■ Records supplied:
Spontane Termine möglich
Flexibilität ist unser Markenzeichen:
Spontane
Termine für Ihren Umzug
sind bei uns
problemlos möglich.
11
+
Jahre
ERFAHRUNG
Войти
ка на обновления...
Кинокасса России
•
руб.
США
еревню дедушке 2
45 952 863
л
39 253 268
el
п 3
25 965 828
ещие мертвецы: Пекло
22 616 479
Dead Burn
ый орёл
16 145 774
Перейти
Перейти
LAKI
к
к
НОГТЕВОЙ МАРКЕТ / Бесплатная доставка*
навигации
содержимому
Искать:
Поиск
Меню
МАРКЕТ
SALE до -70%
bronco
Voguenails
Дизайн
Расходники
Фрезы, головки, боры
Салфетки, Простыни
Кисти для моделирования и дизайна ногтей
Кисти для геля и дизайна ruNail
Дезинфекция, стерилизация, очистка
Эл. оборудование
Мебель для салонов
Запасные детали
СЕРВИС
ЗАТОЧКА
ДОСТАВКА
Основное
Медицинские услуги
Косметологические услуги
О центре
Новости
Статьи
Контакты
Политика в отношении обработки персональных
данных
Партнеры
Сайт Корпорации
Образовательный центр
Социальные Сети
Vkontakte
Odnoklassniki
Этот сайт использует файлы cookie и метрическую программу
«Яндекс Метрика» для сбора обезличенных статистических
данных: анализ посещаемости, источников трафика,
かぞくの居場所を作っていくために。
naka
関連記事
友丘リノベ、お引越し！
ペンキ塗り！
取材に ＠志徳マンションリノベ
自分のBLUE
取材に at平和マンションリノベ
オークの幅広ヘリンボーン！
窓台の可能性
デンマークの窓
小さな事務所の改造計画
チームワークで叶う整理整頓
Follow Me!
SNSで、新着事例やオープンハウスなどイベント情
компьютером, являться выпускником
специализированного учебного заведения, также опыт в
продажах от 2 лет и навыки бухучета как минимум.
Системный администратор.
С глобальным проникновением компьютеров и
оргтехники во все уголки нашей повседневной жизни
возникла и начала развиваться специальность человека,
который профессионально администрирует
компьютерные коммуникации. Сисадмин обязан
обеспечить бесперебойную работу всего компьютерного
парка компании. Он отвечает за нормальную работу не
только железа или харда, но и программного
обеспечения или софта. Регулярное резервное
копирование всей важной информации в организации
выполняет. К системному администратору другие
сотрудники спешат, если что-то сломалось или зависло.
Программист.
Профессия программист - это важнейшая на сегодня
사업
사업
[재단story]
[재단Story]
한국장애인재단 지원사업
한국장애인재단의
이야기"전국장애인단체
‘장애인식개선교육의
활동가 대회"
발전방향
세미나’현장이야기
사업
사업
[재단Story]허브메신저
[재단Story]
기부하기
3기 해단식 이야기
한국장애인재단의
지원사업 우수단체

■ Aim of the exercise: Say how many lines of the data include the word "дизайна". Respond with the number alone.

■ Written answer: 2